Again, I must thank you all for being so instructive, constructive and for having the patience to answer me regarding this issue. I really, really appreciate you @absidue and @xsmile. Thank you very much and for the others that also contributed/participated.

Long live FreeTube! As free as it can be, while tubing what it matters!

absidue commented 1 week ago

why would you force H.264 into using FFmpegVideoDecoder

Because software decoding works everywhere you just need a CPU, but hardware decoding needs special drivers, special software, extra steps in Chromium's complex video handling pipeline.

I don't blame Chromium for not wanting to support hardware forever that has even been abandoned by the manufacturer no longer releasing driver updates. The more things they have to support the more testing need to be done for every single change, to make sure it doesn't break stuff.
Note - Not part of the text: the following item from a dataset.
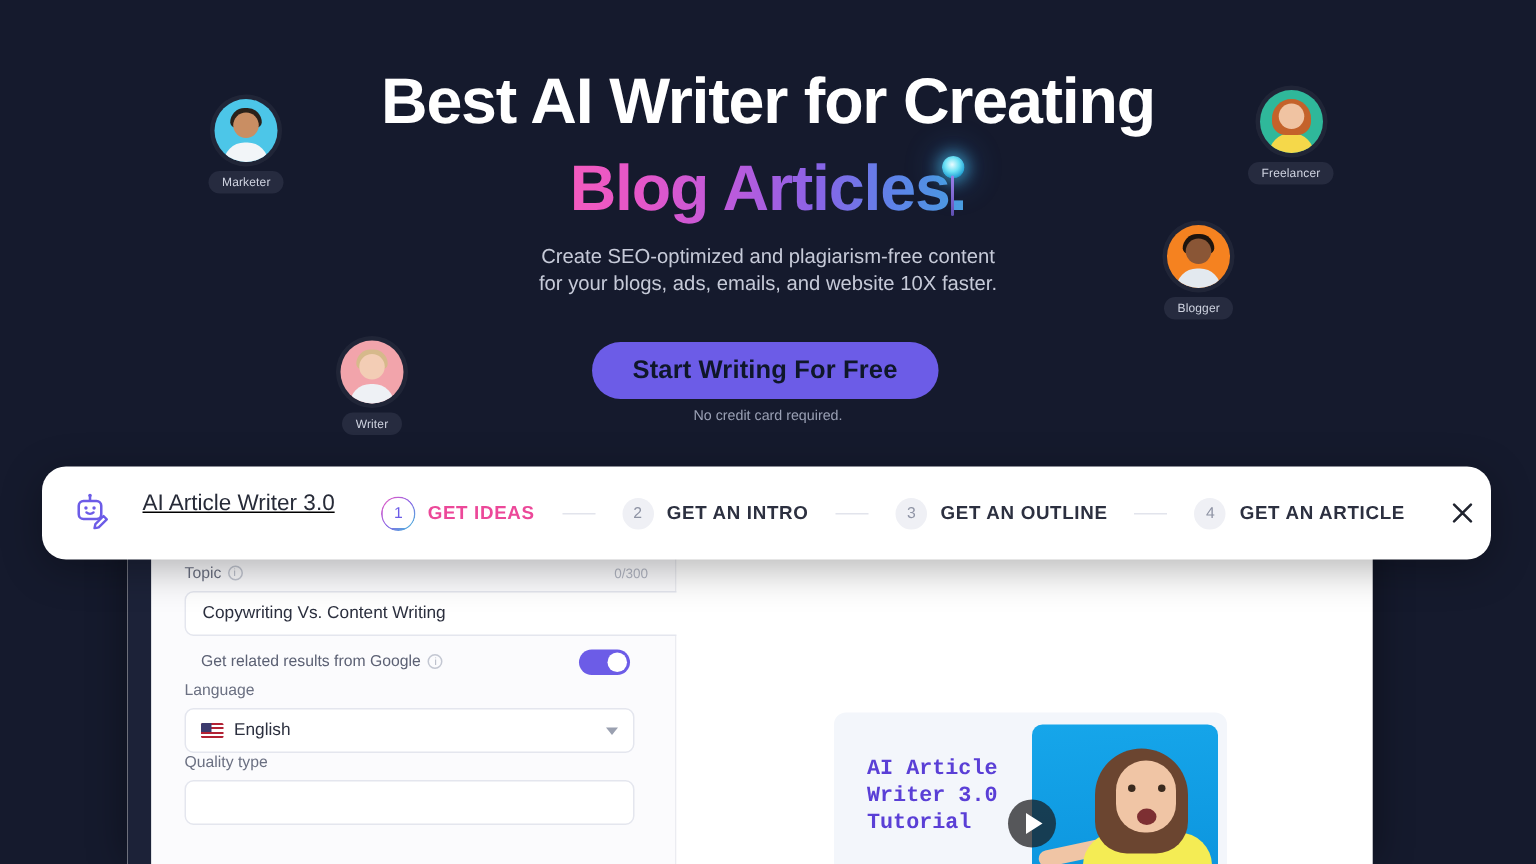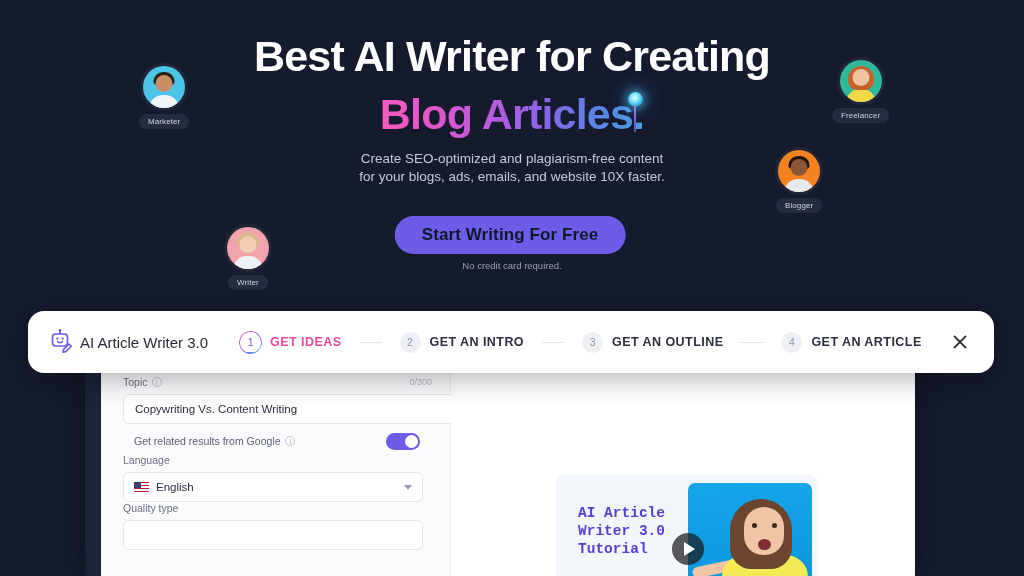"Best AI Writer for Creating" .hero { top: 4px -> 16px }
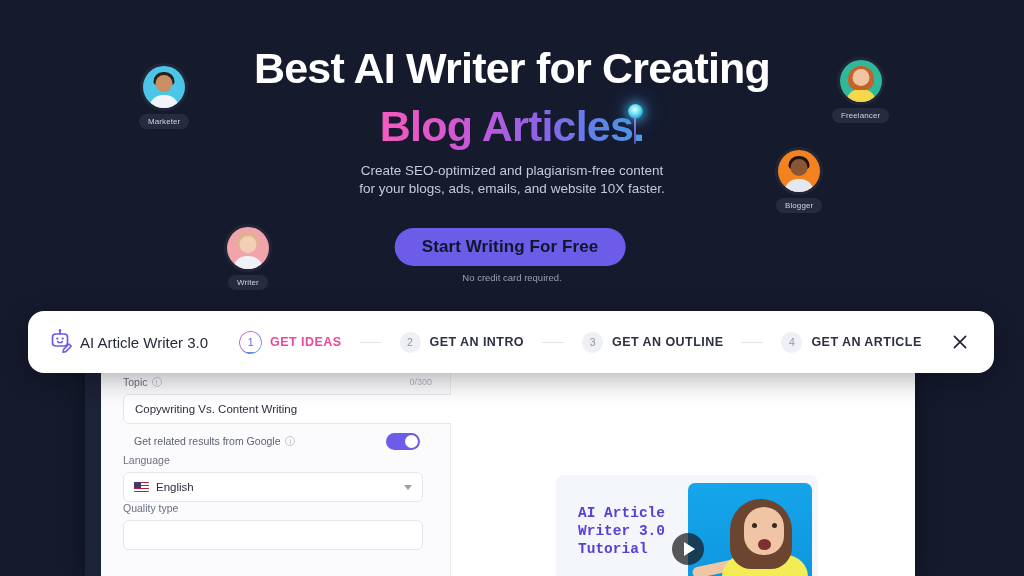"AI Article Writer 3.0" .brand { align-items: center -> flex-start; gap: 6px -> 21px; text-decoration: none -> underline }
And no I'm not surprised that a program that is just a video player is able to support that abandoned hardware, whereas Chromium is a gigantic monolith, that keeps growing so at some point they need to stop supporting some stuff otherwise it's going to become unmanageable.

In the same way that it's not worth maintaining support and testing every single change on operating systems that no longer receive system updates or driver updates and most of the world no longer uses.

"Sorry I know we promised to release this feature a year ago but it was having problems on Windows 7 that didn't happen on any modern operating system, so because we say we still support this abandoned operating system we had to delay the release by a year so we had time to figure out a hacky workaround around the bug in Windows 7, that Microsoft is never going to fix, so that said feature would work on Windows 7".